WORK REQUIRED - Select every line in the entries below that contains the string "family", and copy each one out in full. The match is case-sensitive.

== EXERCISE INPUTS ==

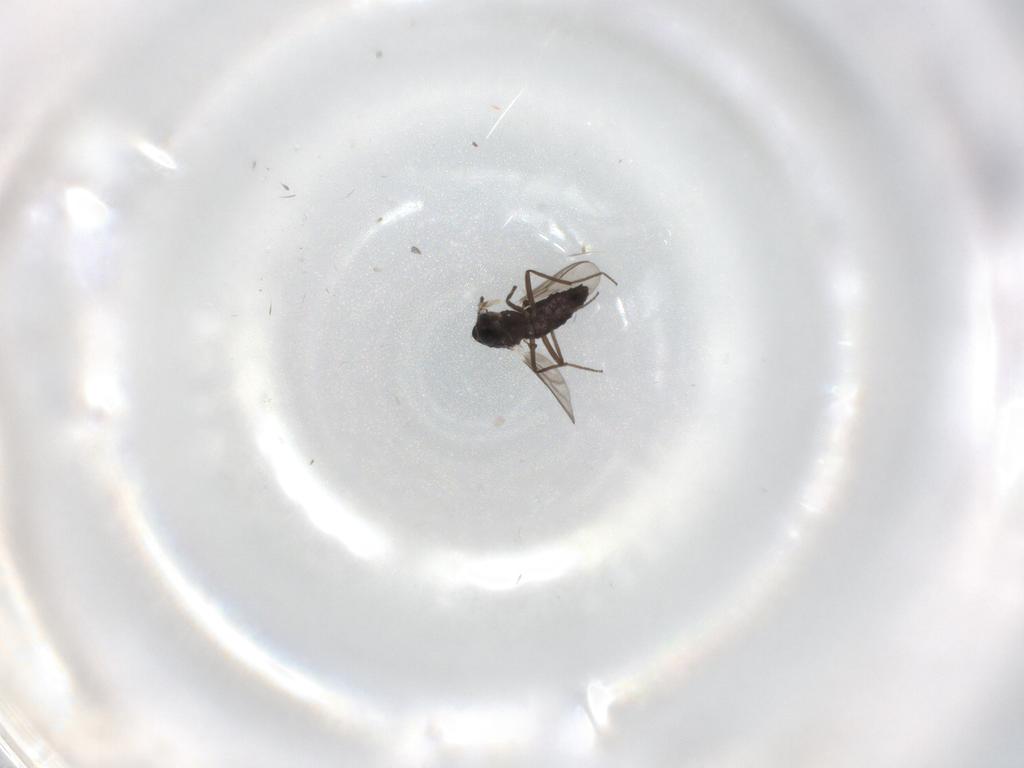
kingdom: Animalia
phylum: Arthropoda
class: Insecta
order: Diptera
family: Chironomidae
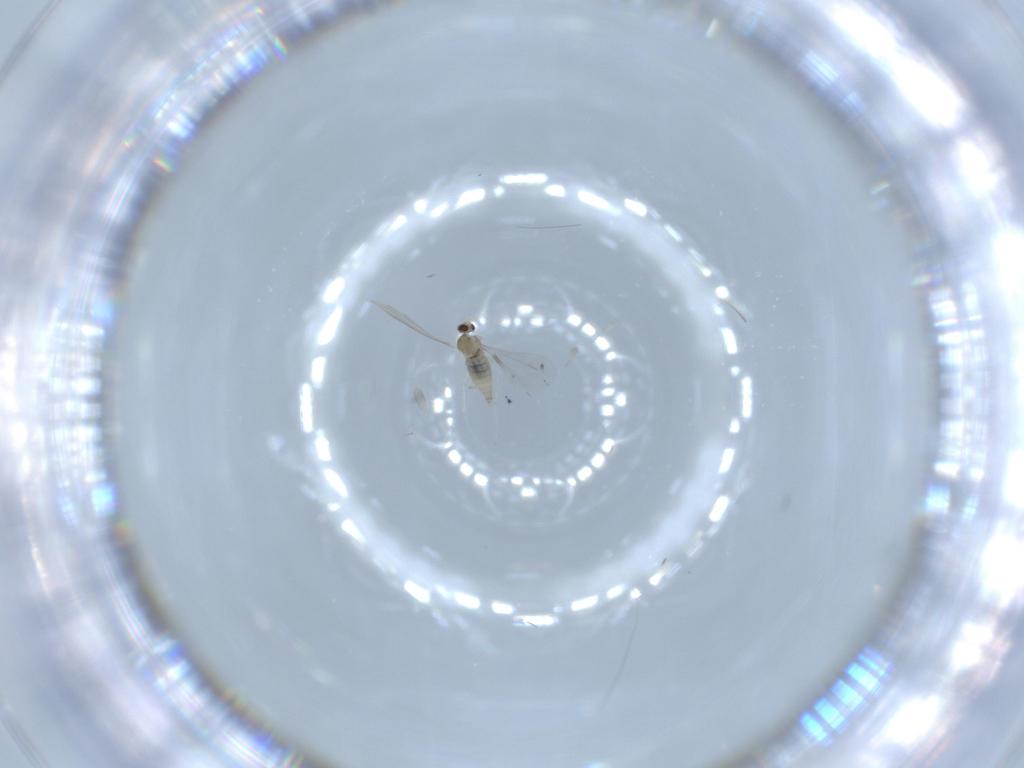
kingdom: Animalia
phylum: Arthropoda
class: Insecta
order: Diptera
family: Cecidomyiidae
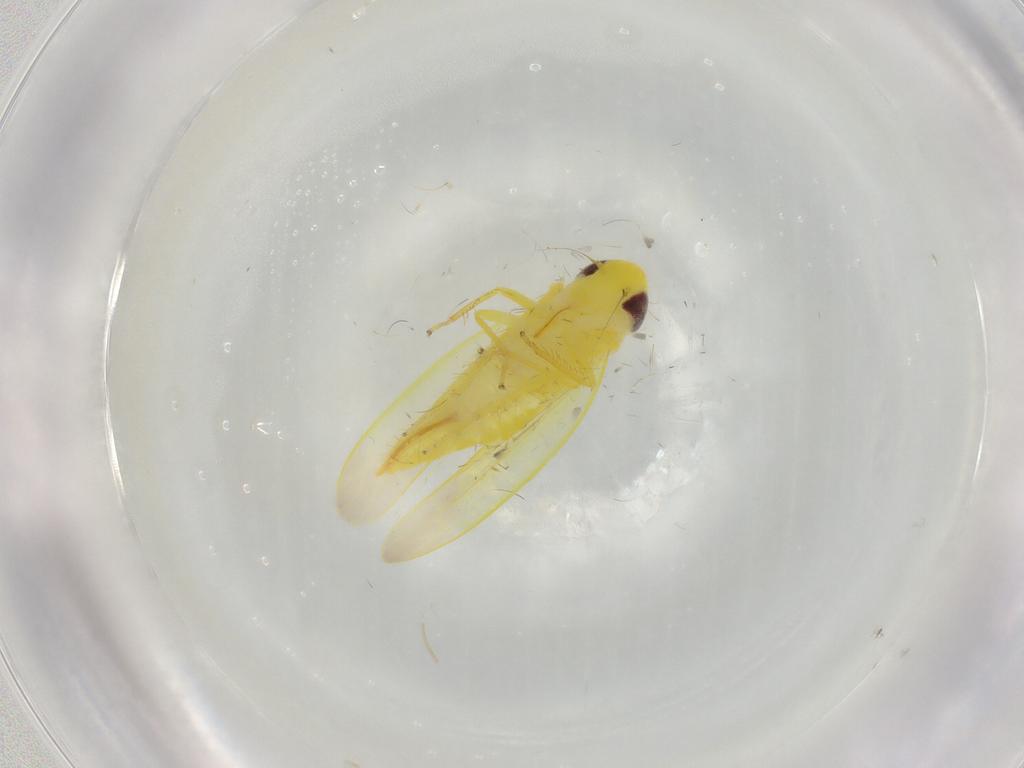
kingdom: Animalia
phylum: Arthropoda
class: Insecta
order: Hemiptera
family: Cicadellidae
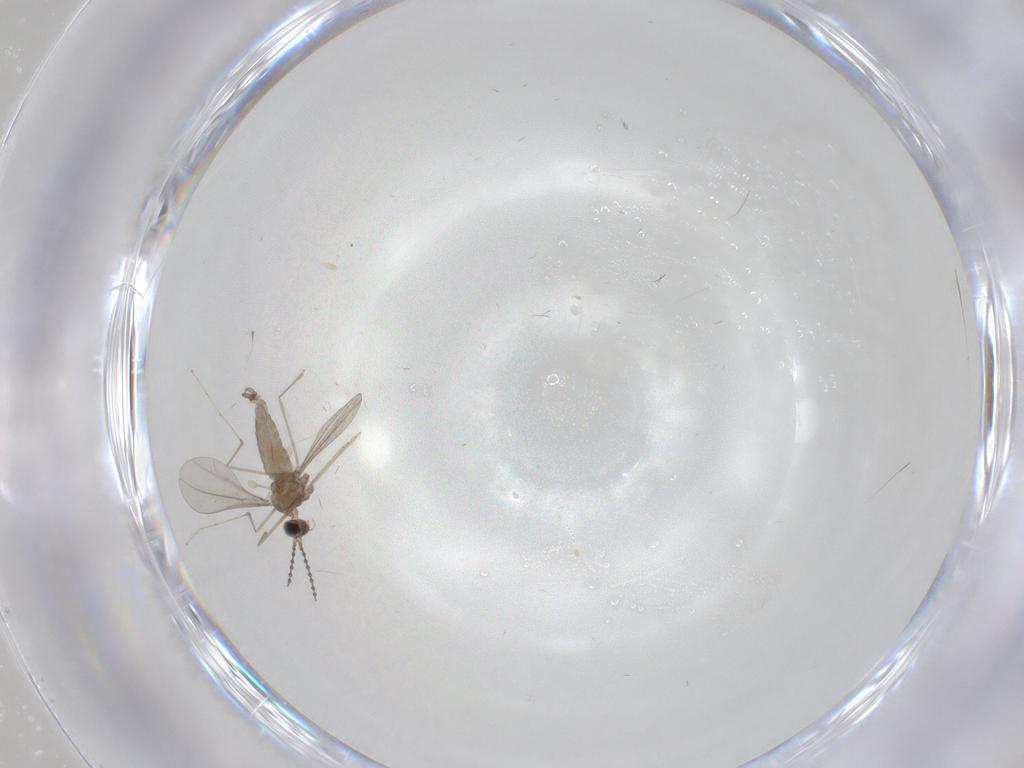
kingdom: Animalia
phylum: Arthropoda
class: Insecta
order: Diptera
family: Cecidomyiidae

===
== EXERCISE INPUTS ==

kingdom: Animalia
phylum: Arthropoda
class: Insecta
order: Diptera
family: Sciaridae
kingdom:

===
== EXERCISE INPUTS ==

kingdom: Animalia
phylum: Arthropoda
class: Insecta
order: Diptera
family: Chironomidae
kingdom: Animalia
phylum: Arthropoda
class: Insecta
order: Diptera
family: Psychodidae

===

RESPONSE -
family: Chironomidae
family: Cecidomyiidae
family: Cicadellidae
family: Cecidomyiidae
family: Sciaridae
family: Chironomidae
family: Psychodidae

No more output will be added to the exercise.